I think we all agree that Fall is full of many wonderful events, experiences, traditions, scents, tastes, and opportunities. In fact, while most welcome each season, ok, maybe not winter, with a friendly hug, I do not recall quite the ovation that I have ever noticed such a welcome as Fall has received this year. That could be because there were something like 75 days this summer with temperatures over 90 around here. Maybe because we have not seem much more than a drop or two of rain since April. Whatever the reason, I believe everyone is glad to see our friend Fall. One of the traditions I look most forward to is a day spent making my Grandma's homemade applebutter recipe with my momma. We have so much fun together and have mastered the whole process down to a science...ok science is not fun, but we are good! The past two years, we have started our day early with a trip to the local Farmer's Market for our apples. Now in my opinion, that is a great way to start any day, but especially applebutter day.
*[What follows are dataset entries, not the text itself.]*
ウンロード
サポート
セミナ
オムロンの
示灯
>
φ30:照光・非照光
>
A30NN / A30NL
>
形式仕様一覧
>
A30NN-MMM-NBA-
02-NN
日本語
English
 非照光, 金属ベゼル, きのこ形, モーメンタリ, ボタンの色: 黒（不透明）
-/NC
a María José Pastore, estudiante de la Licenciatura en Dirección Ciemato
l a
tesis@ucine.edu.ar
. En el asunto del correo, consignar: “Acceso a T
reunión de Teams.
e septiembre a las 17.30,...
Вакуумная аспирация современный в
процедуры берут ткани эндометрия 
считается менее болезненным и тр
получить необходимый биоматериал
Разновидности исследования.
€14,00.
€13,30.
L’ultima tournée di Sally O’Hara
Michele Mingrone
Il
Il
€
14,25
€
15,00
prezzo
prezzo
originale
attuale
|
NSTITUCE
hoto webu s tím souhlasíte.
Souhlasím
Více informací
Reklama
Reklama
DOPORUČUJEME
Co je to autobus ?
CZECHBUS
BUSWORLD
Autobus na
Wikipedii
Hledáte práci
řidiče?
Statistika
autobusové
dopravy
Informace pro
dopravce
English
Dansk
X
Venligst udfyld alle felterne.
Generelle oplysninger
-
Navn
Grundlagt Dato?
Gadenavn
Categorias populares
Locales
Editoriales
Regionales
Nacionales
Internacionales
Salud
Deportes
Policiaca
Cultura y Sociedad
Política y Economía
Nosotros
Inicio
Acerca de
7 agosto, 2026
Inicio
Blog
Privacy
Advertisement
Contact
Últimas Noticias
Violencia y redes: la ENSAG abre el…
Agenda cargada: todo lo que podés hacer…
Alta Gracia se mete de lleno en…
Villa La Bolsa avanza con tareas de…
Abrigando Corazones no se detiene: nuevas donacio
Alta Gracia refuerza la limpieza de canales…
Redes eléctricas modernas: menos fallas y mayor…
We have met this wonderful German woman named Gina and the last two years, we have bought every apple she had for sale. Both years, she has been blown away and cannot believe we want them all. We manage to draw quite a crowd when buying every apple on the stand, then the drooling starts when share our events of the day. The events of the day...we offer thanksgiving to Pampered Chef for inventing the "Apple Peeler Corer Slicer" let me tell you. It is no small task to prepare 6 bags of apples for cooking. The chopping, the cooking, the spices, the warm smells...what a wonderful day. This year my Aunt Carol joined in the fun and made the day that much better. We laughed as we drank coffee and pigged out on oatmeal raisin cookies while the apples cooked. It is not just the applebutter that makes the day worthwhile. It is the years of memories, it is knowing my Grandma is smiling down on us so proud for making her applebutter taste so good, it is remembering her hugs and her kitchen, it is time with my mom, it is making something special in my home, it is the joy in my dad's face when he has the first bite every year...it is so much more than applebutter...so much more than applebutter.